The present study demonstrates a method to manipulate the adsorption behavior of corrosion inhibitor molecules through structural modification leading to significant enhancement of the corrosion inhibition efficiency. A weak corrosion inhibitor molecule 4-amino 1,2,4 triazole (AT) was structurally modified to N-(4H-1,2,4-triazol-4-yl)octanamide (OAT) through the attachment of an octanoyl chain as the hydrophobic tail. Probing of the adsorption behavior of both AT and OAT on mild steel in 1 M HCl using gravimetric, polarization, and electrochemical impedance spectroscopy (EIS) techniques revealed a change of the adsorption mechanism from physisorption to chemisorption due to the structural modification and the corrosion inhibition efficiency improved from 65% (for 10 mM AT) to 99% (for 0.3 mM OAT). OAT exhibited a temperature-independent inhibition efficiency of more than 99 % in 30-60 °C range. X-ray photoelectron spectroscopy (XPS) study indicated chemisorption of OAT molecules on the steel surface through nitrogen atoms of the triazole ring, resulting in the formation of a self-assembled monolayer (SAM). Finally, the efficacy of the OAT SAM to protect mild steel from corrosion in HCl medium was demonstrated using scanning electrochemical microscopy (SECM) and scanning electron microscopy (SEM).
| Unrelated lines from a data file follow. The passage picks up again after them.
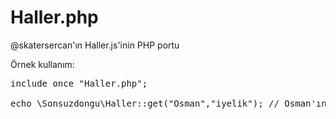 Haller.php
==========

@skatersercan'ın Haller.js'inin PHP portu

Örnek kullanım:
<pre>
include once "Haller.php";

echo \Sonsuzdongu\Haller::get("Osman","iyelik"); // Osman'ın
</pre>
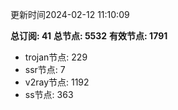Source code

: 更新时间2024-02-12 11:10:09

**总订阅: 41**
**总节点: 5532**
**有效节点: 1791**
- trojan节点: 229
- ssr节点: 7
- v2ray节点: 1192
- ss节点: 363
本研究表明了一种通过结构修饰来控制缓蚀剂分子的吸附行为的方法，从而显着提高了缓蚀效率。弱腐蚀抑制剂分子4-氨基1,2,4三唑（AT）通过以下结构连接到N-（4H-1,2,4-三唑-4-基）辛酰胺（OAT）：疏水的尾巴。用重量法，极化法和电化学阻抗谱（EIS）技术对AT和OAT在1 M HCl中的低碳钢上的吸附行为进行了研究，结果表明，由于结构改性和缓蚀作用，吸附机理从物理吸附转变为化学吸附。效率从65％（对于10 mM AT）提高到99％（对于0.3 mM OAT）。OAT在30-60°C的温度范围内显示出超过99％的与温度无关的抑制效率。X射线光电子能谱（XPS）研究表明OAT分子通过三唑环的氮原子化学吸附在钢表面，导致形成自组装单层（SAM）。最后，使用扫描电化学显微镜（SECM）和扫描电子显微镜（SEM）证明了OAT SAM保护低碳钢免受HCl介质腐蚀的功效。